The first weeks suggest that we are suddenly rich in half-backs, especially when you consider that Ali Price, who deservedly supplanted Conor Murray as the Lions first choice, hasn’t yet played for Glasgow. At fly-half Ross Thompson has confirmed the very good impression he made in his first season. Duncan Weir, having recovered from a head knock in Belfast, is back on the bench.
As for Edinburgh, it would be ridiculous to offer any judgement on the new coaching regime after only two matches, but there is certainly more sense of adventure and a readiness to spread the ball. As a player Mike Blair was always looking to make things happen and I think he may be instilling that attitude in his team.
The great Carwyn James, coach of the 1971 Lions who won the series in New Zealand, once wrote: “The boring, unthinking coach continually preaches about mistakes. The creative coach expects his players to make mistakes.”

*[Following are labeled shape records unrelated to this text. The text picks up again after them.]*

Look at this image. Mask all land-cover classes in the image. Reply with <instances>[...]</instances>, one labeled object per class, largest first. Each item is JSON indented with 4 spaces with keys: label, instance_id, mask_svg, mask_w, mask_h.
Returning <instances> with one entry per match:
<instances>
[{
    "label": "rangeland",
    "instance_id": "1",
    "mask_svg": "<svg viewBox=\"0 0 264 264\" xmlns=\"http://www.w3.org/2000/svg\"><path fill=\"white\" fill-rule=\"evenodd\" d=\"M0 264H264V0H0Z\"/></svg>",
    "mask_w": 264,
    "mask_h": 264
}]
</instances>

Not too many, of course, you may say, but the truth is that a player who is afraid to make mistakes (because he is afraid of his coach?), will very rarely make anything worthwhile happen. I have the impression that Edinburgh are now less afraid of making mistakes, and, in consequence, playing more daringly and scoring more tries. There were days last season when it seemed that the only way they might ever score a try was by mauling over the line from a few metres out. Of course, that’s worth the same as a length-of-the field try. Perhaps seven points should be awarded for a try that starts in your own 22, six for one that starts between your 22 and the half-way line.